[Stored entries]
- - -

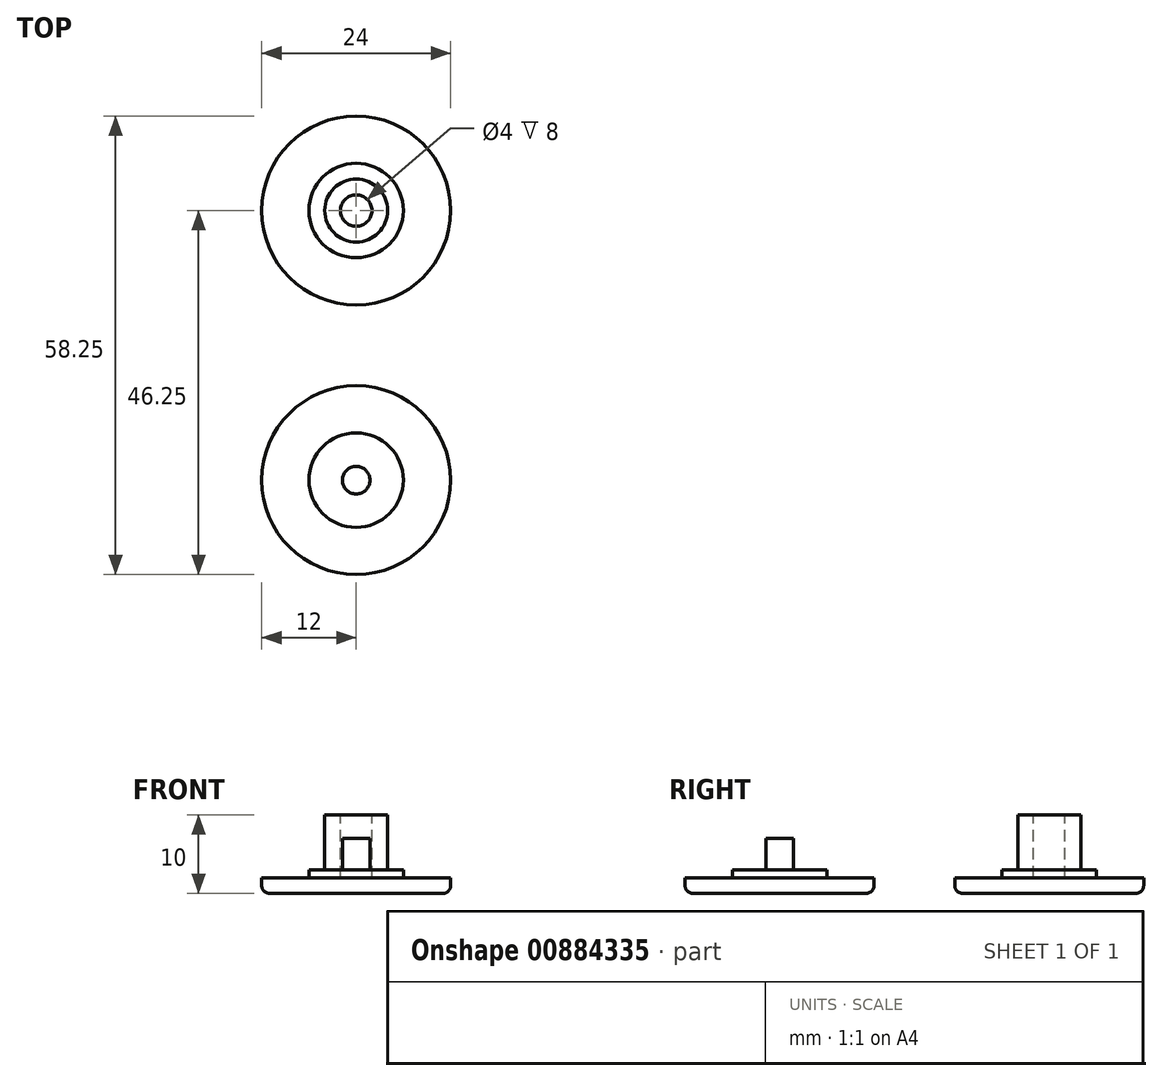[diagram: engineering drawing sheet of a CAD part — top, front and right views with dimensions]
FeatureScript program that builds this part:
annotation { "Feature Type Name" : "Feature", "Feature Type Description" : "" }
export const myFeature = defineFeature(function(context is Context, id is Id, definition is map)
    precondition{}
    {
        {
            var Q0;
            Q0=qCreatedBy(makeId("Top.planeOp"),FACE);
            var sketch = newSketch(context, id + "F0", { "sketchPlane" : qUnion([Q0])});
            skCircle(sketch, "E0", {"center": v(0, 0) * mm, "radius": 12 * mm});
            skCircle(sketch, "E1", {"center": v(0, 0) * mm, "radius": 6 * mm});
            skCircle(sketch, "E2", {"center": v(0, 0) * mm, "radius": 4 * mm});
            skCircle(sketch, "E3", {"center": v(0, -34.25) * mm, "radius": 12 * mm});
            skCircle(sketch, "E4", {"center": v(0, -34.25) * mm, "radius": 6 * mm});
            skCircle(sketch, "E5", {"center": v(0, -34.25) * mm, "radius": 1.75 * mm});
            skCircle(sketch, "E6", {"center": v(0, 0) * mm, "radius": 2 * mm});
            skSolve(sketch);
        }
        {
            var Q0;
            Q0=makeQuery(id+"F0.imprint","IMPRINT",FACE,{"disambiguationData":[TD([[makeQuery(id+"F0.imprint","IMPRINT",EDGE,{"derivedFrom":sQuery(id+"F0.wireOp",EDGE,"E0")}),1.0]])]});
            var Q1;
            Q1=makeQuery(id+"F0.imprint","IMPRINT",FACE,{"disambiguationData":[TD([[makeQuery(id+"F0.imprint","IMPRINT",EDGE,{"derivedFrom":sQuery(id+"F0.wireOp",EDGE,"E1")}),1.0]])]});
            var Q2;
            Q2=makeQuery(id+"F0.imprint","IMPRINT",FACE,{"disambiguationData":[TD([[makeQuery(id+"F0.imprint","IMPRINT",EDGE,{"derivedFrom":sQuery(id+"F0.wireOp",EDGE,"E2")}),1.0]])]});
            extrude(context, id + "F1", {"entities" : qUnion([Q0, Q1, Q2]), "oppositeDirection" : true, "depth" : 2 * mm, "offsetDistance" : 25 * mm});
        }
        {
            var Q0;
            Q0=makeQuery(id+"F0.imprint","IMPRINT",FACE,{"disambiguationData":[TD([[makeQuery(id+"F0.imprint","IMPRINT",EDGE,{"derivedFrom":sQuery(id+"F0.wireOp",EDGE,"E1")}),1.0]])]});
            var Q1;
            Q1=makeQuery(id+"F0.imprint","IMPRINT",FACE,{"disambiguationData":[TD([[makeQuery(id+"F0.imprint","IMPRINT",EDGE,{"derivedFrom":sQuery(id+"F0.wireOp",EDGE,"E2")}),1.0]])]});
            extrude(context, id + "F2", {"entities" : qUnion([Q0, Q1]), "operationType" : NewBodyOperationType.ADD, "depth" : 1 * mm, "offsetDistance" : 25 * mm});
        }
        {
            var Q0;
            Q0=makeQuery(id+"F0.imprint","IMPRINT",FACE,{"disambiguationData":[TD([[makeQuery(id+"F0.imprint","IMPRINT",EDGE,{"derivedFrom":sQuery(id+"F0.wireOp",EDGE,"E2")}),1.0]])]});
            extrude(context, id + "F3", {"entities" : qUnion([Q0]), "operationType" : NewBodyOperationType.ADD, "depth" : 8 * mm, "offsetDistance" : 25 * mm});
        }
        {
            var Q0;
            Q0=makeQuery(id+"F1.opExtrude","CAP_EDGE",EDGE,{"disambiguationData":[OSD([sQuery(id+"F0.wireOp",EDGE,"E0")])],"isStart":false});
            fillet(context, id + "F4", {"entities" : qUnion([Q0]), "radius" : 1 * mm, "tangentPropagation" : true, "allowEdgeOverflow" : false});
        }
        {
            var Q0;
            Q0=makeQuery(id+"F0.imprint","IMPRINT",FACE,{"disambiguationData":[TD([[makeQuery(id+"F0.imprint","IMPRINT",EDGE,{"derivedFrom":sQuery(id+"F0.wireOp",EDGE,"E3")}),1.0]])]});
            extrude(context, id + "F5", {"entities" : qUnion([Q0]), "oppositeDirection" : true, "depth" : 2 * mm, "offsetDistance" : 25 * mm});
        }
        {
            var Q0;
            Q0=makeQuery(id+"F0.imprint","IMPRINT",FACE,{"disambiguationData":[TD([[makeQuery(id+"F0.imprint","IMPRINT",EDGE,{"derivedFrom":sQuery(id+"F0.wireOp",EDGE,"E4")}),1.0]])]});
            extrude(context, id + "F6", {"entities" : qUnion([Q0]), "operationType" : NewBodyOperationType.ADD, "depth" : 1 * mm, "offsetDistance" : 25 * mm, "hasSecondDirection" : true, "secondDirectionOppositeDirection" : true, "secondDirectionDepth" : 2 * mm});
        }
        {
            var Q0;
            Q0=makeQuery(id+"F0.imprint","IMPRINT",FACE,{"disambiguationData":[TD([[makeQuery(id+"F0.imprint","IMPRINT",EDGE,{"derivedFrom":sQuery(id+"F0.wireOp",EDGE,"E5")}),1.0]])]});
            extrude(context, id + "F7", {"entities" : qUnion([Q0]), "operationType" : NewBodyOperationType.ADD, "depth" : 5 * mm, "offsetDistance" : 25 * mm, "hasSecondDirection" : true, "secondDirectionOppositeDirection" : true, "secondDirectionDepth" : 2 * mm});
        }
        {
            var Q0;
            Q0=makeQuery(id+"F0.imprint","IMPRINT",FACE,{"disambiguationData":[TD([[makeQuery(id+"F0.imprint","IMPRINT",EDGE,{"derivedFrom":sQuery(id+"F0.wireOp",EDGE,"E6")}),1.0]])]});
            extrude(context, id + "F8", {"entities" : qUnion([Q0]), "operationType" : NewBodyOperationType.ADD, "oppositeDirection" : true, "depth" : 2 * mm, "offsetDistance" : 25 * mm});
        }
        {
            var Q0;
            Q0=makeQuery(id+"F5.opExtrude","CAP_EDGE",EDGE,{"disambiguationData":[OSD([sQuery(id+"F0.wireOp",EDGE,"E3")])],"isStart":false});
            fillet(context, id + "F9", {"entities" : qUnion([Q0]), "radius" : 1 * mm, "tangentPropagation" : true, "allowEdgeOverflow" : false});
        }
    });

- - -

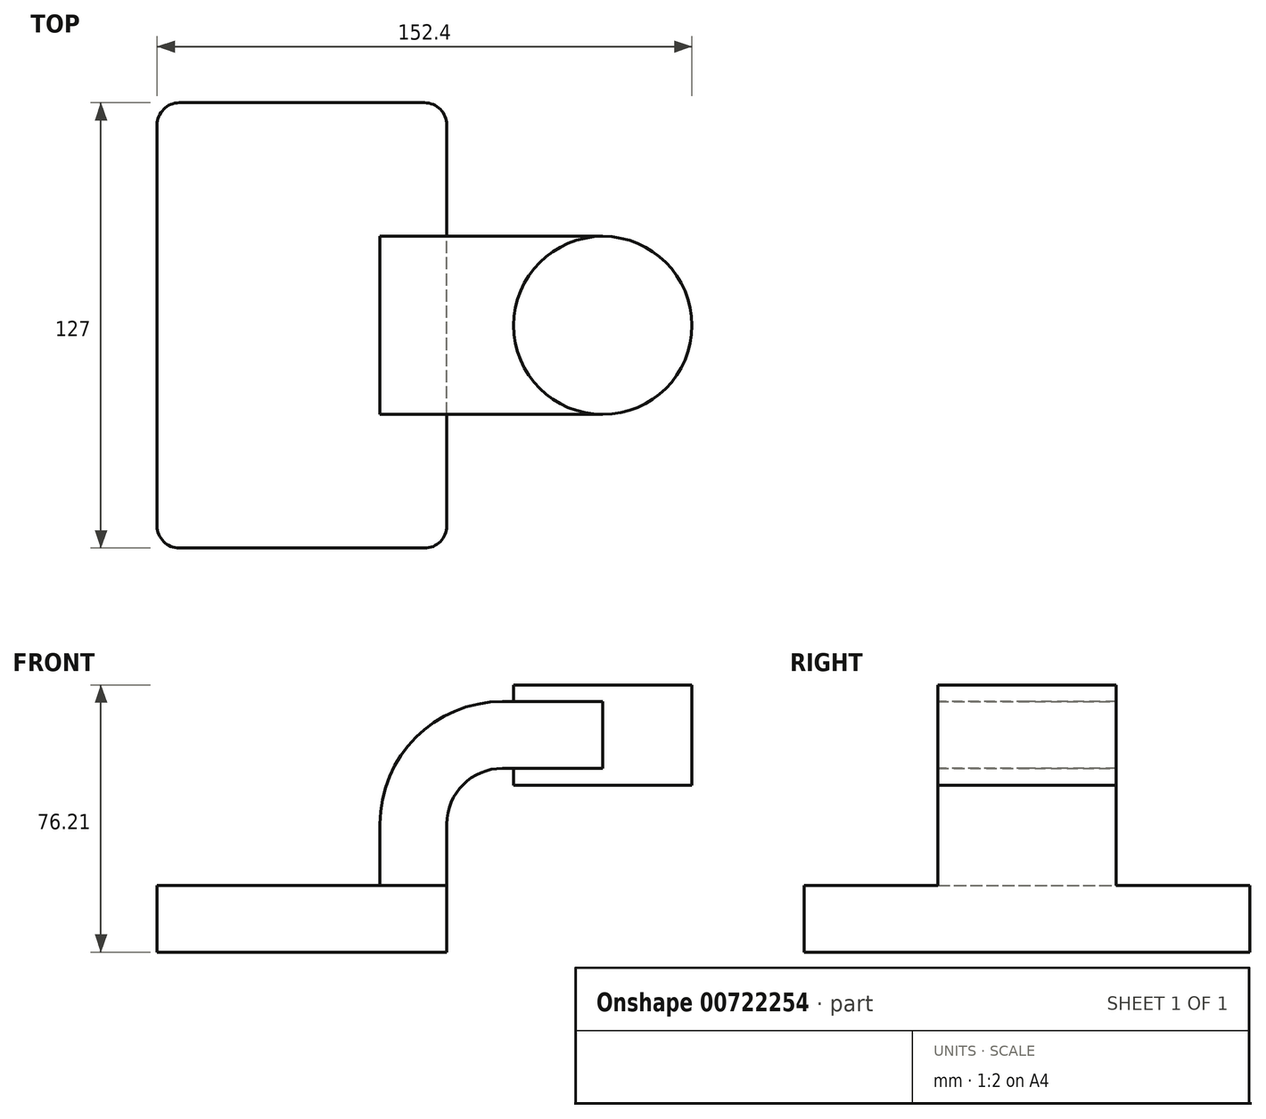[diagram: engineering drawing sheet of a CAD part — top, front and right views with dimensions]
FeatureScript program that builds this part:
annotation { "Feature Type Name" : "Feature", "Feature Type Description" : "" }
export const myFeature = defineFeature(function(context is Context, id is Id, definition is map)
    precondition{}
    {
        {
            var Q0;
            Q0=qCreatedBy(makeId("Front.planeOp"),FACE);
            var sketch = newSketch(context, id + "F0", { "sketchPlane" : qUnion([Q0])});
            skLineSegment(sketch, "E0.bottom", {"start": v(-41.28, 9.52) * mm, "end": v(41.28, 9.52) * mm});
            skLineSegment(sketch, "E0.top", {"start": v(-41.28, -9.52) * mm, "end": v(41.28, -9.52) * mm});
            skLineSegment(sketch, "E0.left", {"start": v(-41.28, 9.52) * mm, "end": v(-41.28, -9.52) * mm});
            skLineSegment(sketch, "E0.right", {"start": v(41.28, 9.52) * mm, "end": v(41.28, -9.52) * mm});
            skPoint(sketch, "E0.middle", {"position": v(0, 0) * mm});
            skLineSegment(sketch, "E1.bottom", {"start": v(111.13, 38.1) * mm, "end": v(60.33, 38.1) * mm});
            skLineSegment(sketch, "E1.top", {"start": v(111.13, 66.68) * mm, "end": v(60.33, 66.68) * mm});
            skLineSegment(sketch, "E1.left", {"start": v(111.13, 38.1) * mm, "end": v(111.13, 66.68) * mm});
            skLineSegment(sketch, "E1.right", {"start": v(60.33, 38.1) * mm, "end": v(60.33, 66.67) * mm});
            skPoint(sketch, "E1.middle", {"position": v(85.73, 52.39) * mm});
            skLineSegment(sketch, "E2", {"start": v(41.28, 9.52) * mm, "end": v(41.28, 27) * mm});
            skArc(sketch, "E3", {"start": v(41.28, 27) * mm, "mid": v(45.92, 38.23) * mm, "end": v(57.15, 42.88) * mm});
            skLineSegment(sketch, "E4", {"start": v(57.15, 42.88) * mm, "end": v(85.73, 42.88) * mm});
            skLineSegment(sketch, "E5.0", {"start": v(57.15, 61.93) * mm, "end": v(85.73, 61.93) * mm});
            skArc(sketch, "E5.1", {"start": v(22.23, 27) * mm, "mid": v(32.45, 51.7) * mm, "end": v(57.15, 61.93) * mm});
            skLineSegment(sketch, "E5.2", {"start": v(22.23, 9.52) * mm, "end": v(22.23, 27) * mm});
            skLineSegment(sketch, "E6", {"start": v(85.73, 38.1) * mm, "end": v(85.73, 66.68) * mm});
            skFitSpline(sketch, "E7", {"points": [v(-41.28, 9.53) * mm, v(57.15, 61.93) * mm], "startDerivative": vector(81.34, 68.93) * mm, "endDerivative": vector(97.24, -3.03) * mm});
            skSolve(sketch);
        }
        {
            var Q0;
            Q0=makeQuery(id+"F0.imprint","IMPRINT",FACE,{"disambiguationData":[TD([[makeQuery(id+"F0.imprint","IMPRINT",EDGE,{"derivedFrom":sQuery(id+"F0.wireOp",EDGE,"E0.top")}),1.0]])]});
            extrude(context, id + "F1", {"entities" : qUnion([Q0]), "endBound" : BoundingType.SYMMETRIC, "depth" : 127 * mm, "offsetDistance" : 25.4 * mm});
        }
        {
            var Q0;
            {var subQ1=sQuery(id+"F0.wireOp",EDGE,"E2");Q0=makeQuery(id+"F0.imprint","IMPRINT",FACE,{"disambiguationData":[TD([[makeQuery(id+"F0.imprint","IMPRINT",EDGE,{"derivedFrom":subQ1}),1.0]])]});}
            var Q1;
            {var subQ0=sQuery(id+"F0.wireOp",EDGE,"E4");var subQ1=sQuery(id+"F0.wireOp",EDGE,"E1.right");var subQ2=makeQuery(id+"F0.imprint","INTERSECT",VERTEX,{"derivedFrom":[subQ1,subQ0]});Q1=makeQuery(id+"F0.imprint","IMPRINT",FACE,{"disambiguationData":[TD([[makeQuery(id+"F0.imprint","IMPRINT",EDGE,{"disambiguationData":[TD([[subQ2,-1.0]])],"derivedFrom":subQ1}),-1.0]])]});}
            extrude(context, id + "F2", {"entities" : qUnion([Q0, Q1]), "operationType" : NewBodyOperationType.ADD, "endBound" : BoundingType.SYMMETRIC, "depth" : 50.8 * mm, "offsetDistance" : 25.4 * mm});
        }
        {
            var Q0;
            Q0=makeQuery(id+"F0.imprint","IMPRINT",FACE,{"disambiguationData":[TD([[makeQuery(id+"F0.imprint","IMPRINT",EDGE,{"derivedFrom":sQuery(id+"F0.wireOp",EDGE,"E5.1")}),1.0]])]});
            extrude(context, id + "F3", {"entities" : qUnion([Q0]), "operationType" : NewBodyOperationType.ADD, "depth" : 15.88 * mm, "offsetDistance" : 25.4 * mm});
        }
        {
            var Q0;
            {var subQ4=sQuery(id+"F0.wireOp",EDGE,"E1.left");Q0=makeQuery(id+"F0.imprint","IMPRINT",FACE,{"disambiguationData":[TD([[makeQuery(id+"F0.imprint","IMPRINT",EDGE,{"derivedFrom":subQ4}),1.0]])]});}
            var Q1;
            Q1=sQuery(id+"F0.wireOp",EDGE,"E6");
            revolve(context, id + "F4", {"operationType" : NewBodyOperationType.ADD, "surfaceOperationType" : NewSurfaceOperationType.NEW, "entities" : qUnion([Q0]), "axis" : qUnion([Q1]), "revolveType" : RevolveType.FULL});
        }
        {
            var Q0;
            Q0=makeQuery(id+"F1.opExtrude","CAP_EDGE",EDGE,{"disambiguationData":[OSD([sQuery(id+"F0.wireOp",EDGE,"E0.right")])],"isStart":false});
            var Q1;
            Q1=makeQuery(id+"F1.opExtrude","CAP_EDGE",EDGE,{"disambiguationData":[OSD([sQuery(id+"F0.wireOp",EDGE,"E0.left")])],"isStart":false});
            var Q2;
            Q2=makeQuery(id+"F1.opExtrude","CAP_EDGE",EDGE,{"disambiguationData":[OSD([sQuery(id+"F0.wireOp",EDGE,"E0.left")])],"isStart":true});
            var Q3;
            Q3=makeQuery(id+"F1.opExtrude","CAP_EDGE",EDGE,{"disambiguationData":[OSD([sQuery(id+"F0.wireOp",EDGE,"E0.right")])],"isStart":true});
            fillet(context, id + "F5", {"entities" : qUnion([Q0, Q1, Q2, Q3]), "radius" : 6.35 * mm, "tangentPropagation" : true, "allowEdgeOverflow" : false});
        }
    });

- - -

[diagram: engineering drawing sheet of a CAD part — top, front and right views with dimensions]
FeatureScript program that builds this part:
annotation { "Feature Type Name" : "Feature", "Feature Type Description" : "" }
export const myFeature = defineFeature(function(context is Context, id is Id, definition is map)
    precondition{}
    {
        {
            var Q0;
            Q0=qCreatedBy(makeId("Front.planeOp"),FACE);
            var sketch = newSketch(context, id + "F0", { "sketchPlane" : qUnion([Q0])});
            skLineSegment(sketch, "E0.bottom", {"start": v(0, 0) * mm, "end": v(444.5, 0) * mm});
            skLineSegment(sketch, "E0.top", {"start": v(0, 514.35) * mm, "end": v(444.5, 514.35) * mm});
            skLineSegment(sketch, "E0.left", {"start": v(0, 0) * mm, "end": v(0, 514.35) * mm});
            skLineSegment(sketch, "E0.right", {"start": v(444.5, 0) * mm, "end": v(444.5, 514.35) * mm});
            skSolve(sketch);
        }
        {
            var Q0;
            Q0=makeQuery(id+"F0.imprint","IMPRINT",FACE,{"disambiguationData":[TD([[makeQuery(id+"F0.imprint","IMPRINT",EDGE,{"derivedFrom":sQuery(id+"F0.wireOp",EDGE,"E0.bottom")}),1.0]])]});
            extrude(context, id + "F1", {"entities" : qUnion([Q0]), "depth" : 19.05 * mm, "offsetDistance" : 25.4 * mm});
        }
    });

- - -

= TO BE DONE =
Pull out each line in the entries above that contains the string "position".

= SOLUTION TO THE EXERCISE =
            skPoint(sketch, "E0.middle", {"position": v(0, 0) * mm});
            skPoint(sketch, "E1.middle", {"position": v(85.73, 52.39) * mm});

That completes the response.